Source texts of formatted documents
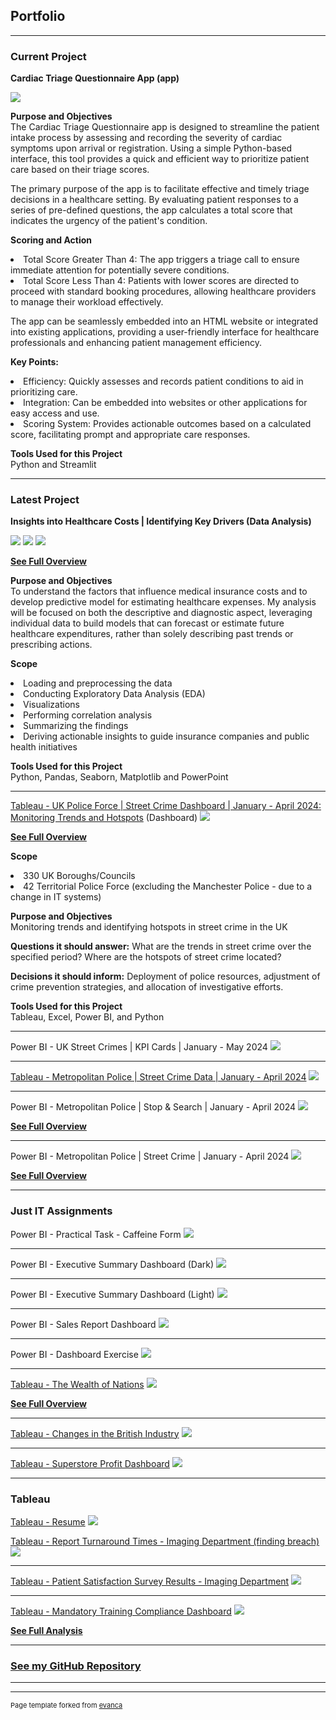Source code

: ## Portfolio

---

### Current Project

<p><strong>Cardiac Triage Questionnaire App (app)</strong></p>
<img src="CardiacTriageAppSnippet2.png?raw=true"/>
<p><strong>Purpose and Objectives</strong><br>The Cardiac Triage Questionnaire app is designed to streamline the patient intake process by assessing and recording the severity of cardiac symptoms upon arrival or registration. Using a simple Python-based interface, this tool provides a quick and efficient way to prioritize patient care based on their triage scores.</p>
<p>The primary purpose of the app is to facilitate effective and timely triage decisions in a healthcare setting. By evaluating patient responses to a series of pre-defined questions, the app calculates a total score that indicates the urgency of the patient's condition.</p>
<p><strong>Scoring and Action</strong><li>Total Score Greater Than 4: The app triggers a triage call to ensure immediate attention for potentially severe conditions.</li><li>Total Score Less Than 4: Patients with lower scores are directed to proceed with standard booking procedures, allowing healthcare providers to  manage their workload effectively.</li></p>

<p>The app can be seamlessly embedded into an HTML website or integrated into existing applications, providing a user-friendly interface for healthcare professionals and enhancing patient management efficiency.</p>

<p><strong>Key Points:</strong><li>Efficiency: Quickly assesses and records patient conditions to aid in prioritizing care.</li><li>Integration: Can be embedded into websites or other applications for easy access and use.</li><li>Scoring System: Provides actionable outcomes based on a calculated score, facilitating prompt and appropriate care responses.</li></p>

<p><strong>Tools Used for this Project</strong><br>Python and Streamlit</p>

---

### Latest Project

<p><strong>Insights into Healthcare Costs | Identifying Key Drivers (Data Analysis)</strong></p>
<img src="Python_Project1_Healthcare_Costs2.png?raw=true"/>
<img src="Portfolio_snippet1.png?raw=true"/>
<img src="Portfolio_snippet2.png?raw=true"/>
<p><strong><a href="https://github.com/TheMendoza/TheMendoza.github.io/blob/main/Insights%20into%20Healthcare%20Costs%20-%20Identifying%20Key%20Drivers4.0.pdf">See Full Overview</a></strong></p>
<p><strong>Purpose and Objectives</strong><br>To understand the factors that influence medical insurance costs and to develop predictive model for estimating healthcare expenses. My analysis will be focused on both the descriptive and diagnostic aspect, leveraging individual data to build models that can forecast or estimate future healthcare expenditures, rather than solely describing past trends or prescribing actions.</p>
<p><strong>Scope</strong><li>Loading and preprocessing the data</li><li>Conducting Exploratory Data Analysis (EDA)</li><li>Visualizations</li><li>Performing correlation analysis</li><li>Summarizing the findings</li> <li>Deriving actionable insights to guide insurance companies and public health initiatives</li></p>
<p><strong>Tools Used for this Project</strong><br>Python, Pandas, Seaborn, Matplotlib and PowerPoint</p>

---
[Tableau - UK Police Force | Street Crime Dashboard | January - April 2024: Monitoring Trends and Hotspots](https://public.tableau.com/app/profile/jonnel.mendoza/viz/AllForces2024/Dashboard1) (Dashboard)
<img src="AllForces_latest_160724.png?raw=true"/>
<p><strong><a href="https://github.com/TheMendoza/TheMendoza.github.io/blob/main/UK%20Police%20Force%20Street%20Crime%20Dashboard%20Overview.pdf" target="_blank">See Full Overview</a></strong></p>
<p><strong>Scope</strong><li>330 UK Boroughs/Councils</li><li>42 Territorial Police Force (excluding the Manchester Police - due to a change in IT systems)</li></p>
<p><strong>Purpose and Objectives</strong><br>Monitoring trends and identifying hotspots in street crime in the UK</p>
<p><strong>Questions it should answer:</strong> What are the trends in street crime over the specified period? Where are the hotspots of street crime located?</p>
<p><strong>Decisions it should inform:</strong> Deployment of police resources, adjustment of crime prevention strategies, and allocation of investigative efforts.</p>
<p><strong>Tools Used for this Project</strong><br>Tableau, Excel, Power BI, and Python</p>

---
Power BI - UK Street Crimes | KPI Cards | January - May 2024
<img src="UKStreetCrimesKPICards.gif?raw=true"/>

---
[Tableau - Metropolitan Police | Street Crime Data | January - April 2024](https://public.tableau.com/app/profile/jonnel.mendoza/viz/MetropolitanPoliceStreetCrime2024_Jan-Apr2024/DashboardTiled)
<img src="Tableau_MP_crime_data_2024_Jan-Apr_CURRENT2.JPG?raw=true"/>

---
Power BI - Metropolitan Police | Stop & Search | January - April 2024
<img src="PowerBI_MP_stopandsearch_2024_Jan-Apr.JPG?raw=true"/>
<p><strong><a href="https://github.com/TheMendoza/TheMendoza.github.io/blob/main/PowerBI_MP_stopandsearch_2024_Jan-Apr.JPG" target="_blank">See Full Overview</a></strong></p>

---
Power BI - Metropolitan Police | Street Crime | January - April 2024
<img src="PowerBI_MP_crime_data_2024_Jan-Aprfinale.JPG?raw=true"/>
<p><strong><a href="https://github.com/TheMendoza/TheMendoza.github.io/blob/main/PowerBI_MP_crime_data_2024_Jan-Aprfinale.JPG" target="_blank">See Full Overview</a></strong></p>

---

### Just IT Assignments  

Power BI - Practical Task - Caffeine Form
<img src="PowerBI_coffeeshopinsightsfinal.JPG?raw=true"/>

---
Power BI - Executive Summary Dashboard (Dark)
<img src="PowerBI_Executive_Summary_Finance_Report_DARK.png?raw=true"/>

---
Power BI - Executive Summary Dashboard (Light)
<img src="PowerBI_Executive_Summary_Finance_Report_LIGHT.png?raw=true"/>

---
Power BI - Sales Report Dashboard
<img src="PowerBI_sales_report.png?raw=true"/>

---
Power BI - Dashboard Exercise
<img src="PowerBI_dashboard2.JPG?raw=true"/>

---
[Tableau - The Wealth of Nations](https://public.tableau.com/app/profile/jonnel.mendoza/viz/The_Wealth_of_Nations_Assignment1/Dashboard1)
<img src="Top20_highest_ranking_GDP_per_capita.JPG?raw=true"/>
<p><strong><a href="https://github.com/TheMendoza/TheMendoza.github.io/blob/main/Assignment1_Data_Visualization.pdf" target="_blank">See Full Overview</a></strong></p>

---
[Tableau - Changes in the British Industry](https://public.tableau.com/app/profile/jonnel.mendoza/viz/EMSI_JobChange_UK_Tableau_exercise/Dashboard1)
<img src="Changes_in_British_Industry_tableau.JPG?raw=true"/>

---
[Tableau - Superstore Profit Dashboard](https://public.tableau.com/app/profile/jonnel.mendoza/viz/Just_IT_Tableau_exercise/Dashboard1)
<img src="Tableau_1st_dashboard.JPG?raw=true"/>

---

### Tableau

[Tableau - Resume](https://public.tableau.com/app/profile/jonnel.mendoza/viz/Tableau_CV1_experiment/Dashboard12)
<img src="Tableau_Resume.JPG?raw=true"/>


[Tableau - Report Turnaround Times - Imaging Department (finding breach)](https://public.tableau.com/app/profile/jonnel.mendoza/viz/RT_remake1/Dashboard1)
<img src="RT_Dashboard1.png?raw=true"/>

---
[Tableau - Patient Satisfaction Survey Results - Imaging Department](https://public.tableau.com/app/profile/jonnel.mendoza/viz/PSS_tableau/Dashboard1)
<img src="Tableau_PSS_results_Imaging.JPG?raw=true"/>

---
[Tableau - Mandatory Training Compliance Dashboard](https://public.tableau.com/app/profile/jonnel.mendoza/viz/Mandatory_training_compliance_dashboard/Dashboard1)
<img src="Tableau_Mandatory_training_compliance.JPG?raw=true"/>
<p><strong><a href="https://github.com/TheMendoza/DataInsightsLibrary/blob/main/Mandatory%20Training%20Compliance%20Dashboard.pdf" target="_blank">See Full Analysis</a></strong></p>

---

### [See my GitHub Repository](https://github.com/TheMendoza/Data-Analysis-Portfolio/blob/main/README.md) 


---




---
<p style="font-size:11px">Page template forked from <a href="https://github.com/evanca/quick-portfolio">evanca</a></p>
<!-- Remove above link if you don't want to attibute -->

WHAT THE TASK REQUIRES >>
Some lines in the data above may hold the word "that". Say how many, with no other words.

ANSWER AREA >>
2